Exercise instructions:
1: Duplicate, word for word, the stretch of the article on team failure from "What Makes Your" through "about interpersonal dynamics.".
2: Which words in the headline of the article on team failure have more than four letters?

____ Excerpt

What Makes Your Team Fail? Three Strategies to Avoid Disaster

I was catching up on Project Runway last week, and the episode I was watching featured a dreaded team challenge. If you don’t know what Project Runway is, I will resist the urge to tell you we can’t be friends and provide a polite explanation instead. The show consists of a number of fashion designers who compete against each other weekly to create the winning apparel design. Occasionally, one contestant is paired with another for a challenge, and sometimes the whole group is split into two equal teams. Either of these scenarios is when the cringing starts. And, when things get interesting for those of us who are nerdy about interpersonal dynamics.

________
____ Data block

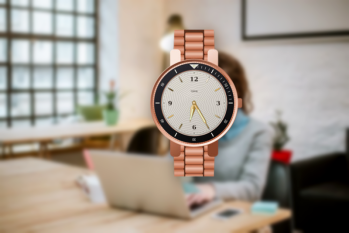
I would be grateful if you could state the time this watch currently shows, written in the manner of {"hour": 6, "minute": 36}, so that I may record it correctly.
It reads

________

Answers to each task:
1:
What Makes Your Team Fail? Three Strategies to Avoid Disaster

I was catching up on Project Runway last week, and the episode I was watching featured a dreaded team challenge. If you don’t know what Project Runway is, I will resist the urge to tell you we can’t be friends and provide a polite explanation instead. The show consists of a number of fashion designers who compete against each other weekly to create the winning apparel design. Occasionally, one contestant is paired with another for a challenge, and sometimes the whole group is split into two equal teams. Either of these scenarios is when the cringing starts. And, when things get interesting for those of us who are nerdy about interpersonal dynamics.

2: Makes, Three, Strategies, Avoid, Disaster